Effective representations and analyses of symbolic data, such as lexical data (words) and networks (graphs), have become of great interest in recent years, due both to advancements in data collection in Natural Language Processing (NLP), and the ubiquity of social networks. Such data often has no natural numerical representation, and is typically described in terms relational expressions or as pairwise similarities. It turns out that finding numerical representations of such data in “Hyperbolic” spaces—rather than into the more familiar Euclidean spaces—is a more effective way to preserve valuable relational information.

An important unexplored question is how can one enhance hyperbolic numerical representations that improves upon the downstream prediction tasks (eg classification and regression on symbolic data). The goal of this project is to take a data-driven approach to address this key question.
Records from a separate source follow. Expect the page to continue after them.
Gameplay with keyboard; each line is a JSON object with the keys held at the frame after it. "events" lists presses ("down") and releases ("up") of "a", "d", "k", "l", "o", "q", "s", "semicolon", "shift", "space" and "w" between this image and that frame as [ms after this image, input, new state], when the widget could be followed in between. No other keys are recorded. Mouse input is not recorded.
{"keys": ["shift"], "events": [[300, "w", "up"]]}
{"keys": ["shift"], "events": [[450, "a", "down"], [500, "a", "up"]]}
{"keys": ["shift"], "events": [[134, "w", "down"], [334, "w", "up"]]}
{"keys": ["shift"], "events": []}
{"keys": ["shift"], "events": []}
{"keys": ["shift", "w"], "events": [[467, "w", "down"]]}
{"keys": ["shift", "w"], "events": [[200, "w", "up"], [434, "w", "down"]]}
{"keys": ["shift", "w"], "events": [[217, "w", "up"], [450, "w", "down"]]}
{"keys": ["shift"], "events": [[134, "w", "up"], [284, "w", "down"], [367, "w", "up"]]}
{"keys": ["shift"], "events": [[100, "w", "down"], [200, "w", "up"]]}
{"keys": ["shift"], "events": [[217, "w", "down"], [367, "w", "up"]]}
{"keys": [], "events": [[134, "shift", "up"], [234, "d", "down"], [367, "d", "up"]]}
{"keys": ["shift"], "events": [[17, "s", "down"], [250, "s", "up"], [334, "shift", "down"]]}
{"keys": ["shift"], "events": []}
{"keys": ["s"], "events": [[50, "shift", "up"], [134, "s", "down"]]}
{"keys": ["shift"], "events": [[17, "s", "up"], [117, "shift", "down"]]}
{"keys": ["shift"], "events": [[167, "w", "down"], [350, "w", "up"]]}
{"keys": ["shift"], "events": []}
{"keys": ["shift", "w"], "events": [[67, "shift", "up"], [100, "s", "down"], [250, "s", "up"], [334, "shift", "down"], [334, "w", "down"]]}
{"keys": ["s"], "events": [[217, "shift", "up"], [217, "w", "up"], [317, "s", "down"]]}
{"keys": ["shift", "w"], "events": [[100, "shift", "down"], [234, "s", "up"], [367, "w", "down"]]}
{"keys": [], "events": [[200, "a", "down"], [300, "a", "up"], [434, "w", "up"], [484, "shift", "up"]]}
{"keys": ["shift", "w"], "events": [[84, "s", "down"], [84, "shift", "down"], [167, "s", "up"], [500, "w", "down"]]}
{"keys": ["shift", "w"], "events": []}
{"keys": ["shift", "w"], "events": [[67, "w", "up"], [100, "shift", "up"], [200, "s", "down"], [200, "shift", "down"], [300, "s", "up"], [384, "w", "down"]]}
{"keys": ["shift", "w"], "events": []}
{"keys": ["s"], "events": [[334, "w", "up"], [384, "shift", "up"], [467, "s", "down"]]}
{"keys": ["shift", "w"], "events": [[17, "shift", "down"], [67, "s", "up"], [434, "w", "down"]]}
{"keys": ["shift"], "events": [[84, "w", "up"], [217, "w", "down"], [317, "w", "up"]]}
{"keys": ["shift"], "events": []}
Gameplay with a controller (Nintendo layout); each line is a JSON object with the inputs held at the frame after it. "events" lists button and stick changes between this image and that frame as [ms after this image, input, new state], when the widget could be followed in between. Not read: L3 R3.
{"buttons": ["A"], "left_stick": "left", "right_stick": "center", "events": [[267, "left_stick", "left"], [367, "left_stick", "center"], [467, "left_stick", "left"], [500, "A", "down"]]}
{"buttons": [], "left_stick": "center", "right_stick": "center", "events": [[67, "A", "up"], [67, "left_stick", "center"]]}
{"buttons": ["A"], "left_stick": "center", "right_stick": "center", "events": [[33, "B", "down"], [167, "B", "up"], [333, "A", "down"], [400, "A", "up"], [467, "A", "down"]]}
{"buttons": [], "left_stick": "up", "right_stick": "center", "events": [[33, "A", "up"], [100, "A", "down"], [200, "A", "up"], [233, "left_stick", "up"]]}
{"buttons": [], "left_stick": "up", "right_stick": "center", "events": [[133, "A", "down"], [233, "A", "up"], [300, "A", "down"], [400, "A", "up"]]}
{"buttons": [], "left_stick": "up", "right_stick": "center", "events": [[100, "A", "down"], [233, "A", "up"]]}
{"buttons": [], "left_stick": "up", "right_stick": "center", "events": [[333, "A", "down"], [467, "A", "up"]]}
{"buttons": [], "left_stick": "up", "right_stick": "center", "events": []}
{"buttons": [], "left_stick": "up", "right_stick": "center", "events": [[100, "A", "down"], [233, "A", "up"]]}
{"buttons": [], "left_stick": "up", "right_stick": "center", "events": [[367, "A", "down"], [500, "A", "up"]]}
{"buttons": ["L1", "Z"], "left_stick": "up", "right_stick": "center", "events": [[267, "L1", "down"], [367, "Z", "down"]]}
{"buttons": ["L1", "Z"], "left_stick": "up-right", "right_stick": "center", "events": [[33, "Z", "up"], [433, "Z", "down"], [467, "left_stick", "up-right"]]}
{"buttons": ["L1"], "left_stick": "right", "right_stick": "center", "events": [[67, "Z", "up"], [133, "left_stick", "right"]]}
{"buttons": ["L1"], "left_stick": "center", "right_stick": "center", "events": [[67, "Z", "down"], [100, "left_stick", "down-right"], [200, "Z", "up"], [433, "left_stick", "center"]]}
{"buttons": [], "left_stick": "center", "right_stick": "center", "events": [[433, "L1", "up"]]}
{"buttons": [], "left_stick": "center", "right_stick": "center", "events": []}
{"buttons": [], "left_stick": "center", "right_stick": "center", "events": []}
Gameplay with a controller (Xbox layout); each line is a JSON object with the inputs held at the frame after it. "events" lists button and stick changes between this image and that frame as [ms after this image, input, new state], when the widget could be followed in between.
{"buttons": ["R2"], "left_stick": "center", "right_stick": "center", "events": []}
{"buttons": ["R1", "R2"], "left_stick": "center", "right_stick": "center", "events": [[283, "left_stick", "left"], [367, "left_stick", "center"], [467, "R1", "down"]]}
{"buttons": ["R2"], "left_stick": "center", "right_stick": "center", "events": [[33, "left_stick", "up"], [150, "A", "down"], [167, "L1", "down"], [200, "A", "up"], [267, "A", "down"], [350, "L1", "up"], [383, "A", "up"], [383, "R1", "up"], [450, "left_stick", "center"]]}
By analyzing social network and lexical data, we want to learn an effective notion of distance (or a metric) on the hyperbolic space that helps in classification tasks. This metric learning problem in hyperbolic space can be viewed as a generalization of the Mahalanobis distance metric learning problem in Euclidean spaces. We will design and implement our metric learning algorithm and using social network data as a real-world case study, evaluate the effectiveness of such learned representations.

This project is NOT accpeting application.

Faculty Advisor

  • Professor Nakul Verma
  • Department/School: CS/SEAS
  • Location: Morningside Campus

Project timeline

  • Earliest starting date: 03/01/2019
  • End date: 05/31/2019
  • Number of hours per week of research expected during Spring 2019: ~10

Candidate requirements

  • Skill sets: Machine Learning, Convex Optimization, Strong ML programming skills in a scientific language such as Matlab or Python.
  • Student eligibility (as of Spring 2019): freshman, sophomore, junior, senior, master’s
  • International students on F1 or J1 visa: eligible
  • Additional comments: Basic familiarity with Metric Learning and Differential Geometry is a plus.